With no St. Patrick’s Day Parade in Thurles this year, we bring you a reminder of the parade in 2019, and wish all our readers “Lá fhéile Pádraig sona daoibh! “, (Happy St. Patrick’s Day!).
Keeping two dates in mind; International Women’s Day, which we celebrated on March 8th last, and today, St. Patrick’s Day; we have chosen an extract from a poem by that great poetess Charlotte Elizabeth Tonna, whose work back in Victorian England, focused on promoting women’s rights. Married twice, Charlotte, who died of cancer, resided for a time in Co. Kilkenny and Co. Westmeath, before undertaking charity work in the Irish ghetto in London.
St. Patrick’s Day: With an Irish Shamrock.
By Charlotte Elizabeth Tonna [1790 – 1846].
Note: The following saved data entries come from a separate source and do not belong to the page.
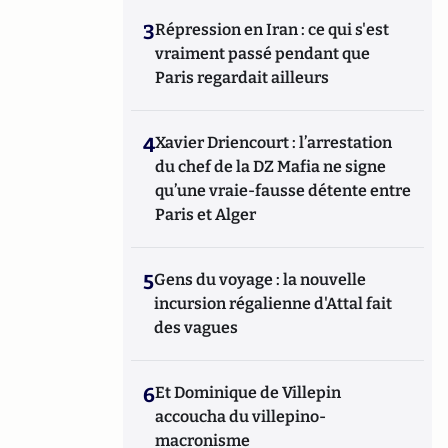
3
Répression en Iran : ce qui s'est
vraiment passé pendant que
Paris regardait ailleurs
4
Xavier Driencourt : l’arrestation
du chef de la DZ Mafia ne signe
qu’une vraie-fausse détente entre
Paris et Alger
5
Gens du voyage : la nouvelle
incursion régalienne d'Attal fait
des vagues
6
Et Dominique de Villepin
accoucha du villepino-
macronisme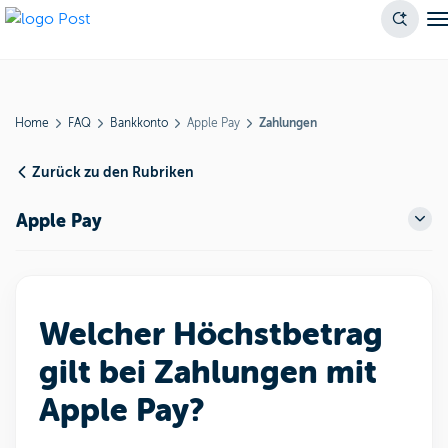
Home
FAQ
Bankkonto
Apple Pay
Zahlungen
Zurück zu den Rubriken
Apple Pay
Welcher Höchstbetrag
gilt bei Zahlungen mit
Apple Pay?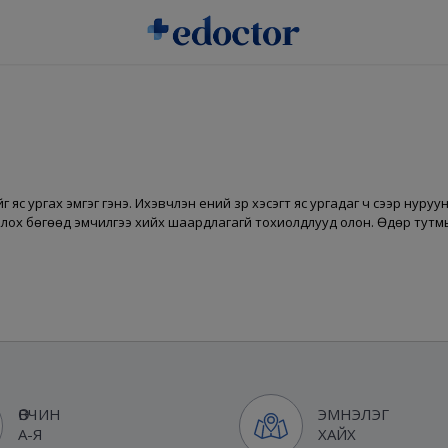
 яс ургах эмгэг гэнэ. Ихэвчлэн үений үзүүр хэсэгт яс ургадаг ч сээр ну
йж болох бөгөөд эмчилгээ хийх шаардлагагүй тохиолдлууд олон. Өдөр тут
ӨВЧИН
ЭМНЭЛЭГ
А-Я
ХАЙХ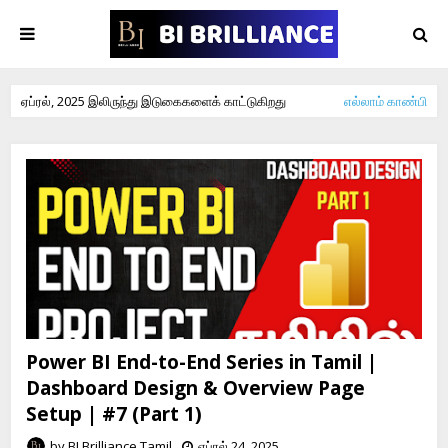
ஏப்ரல், 2025 இலிருந்து இடுகைகளைக் காட்டுகிறது
எல்லாம் காண்பி
Power BI End-to-End Series in Tamil |
Dashboard Design & Overview Page
Setup | #7 (Part 1)
by
BI Brilliance Tamil
ஏப்ரல் 24, 2025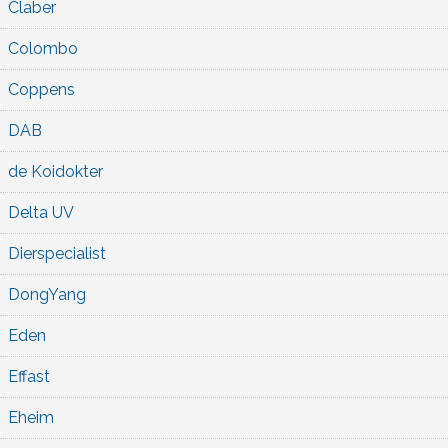
Claber
Colombo
Coppens
DAB
de Koidokter
Delta UV
Dierspecialist
DongYang
Eden
Effast
Eheim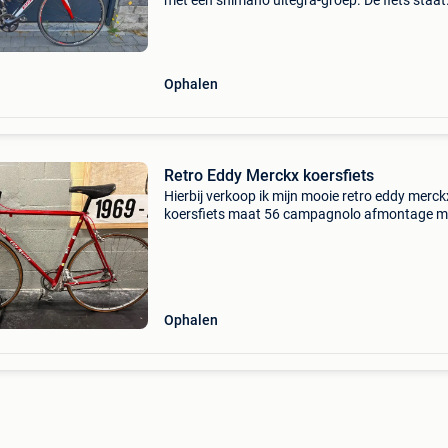
met een shimano ultegra-groep. De fiets staat
momenteel met platte banden en heeft daaro
nazicht nodig voor gebruik. Ideaal voor ieman
hem
Ophalen
Retro Eddy Merckx koersfiets
Hierbij verkoop ik mijn mooie retro eddy merck
koersfiets maat 56 campagnolo afmontage m
tube wielen met campagnolo record naven sa
marco zadel cinelli stuur en stuurpen + eddy
merckx poster in
Ophalen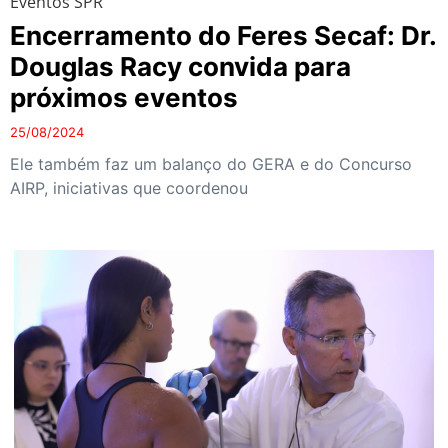
Eventos SPR
Encerramento do Feres Secaf: Dr.
Douglas Racy convida para
próximos eventos
25/08/2024
Ele também faz um balanço do GERA e do Concurso
AIRP, iniciativas que coordenou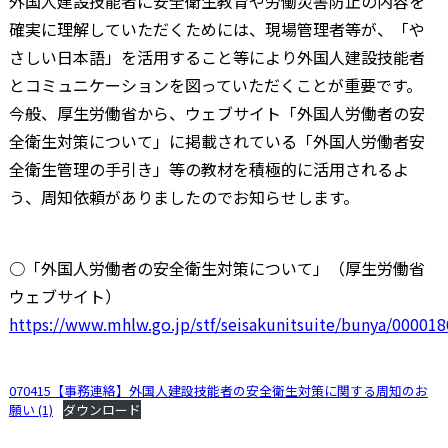
外国人建設技能者に安全衛生教育や労働災害防止の内容を
確実に理解していただくためには、現場管理者等が、「や
さしい日本語」を活用すること等により外国人建設技能者
とコミュニケーションを図っていただくことが重要です。
今般、厚生労働省から、ウェブサイト「外国人労働者の安
全衛生対策について」に掲載されている「外国人労働者安
全衛生管理の手引き」等の教材を積極的に活用されるよ
う、周知依頼がありましたのでお知らせします。
○「外国人労働者の安全衛生対策について」（厚生労働省
ウェブサイト）
https://www.mhlw.go.jp/stf/seisakunitsuite/bunya/00001
070415【事務連絡】外国人建設技能者の安全衛生対策に関する周知のお
願い (1)
ダウンロード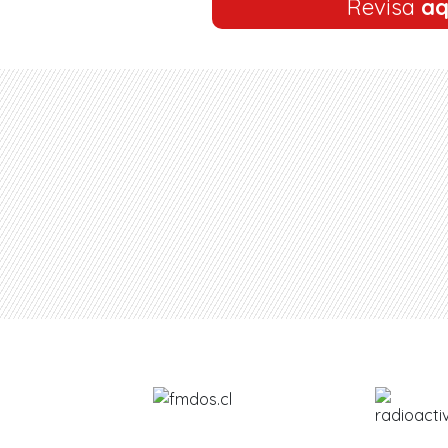
Revisa
aq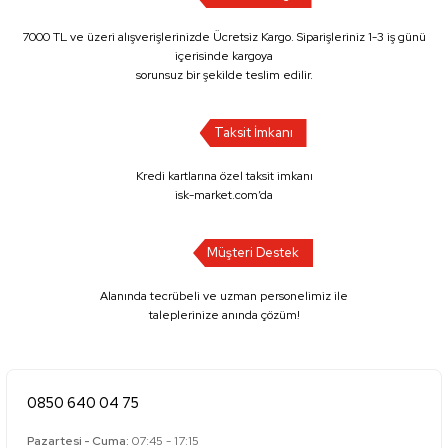
7000 TL ve üzeri alışverişlerinizde Ücretsiz Kargo. Siparişleriniz 1-3 iş günü
içerisinde kargoya
sorunsuz bir şekilde teslim edilir.
Taksit İmkanı
Kredi kartlarına özel taksit imkanı
isk-market.com’da
Müşteri Destek
Alanında tecrübeli ve uzman personelimiz ile
taleplerinize anında çözüm!
0850 640 04 75
Pazartesi - Cuma:
07:45 - 17:15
From the region of zephyrs,* the Emerald isle,
The land of thy birth, in my freshness I come,
To waken this long-cherished morn with a smile,
And breathe o’er thy spirit the whispers of home.
O welcome the stranger from Erin’s green sod;
I sprang where the bones of thy fathers repose,
I grew where thy free step in infancy trod,
Ere the world threw around thee its wiles and its woes.
But sprightlier themes
Enliven the dreams,
My dew-dropping leaflets unfold to impart:
To loftiest emotion
Of patriot devotion,
I wake the full chord of an Irishman’s heart……
[* In European tradition, a zephyr is a light wind or a west wind, named after the Greek god Zephyrus, latter a representation of the west wind in human form.]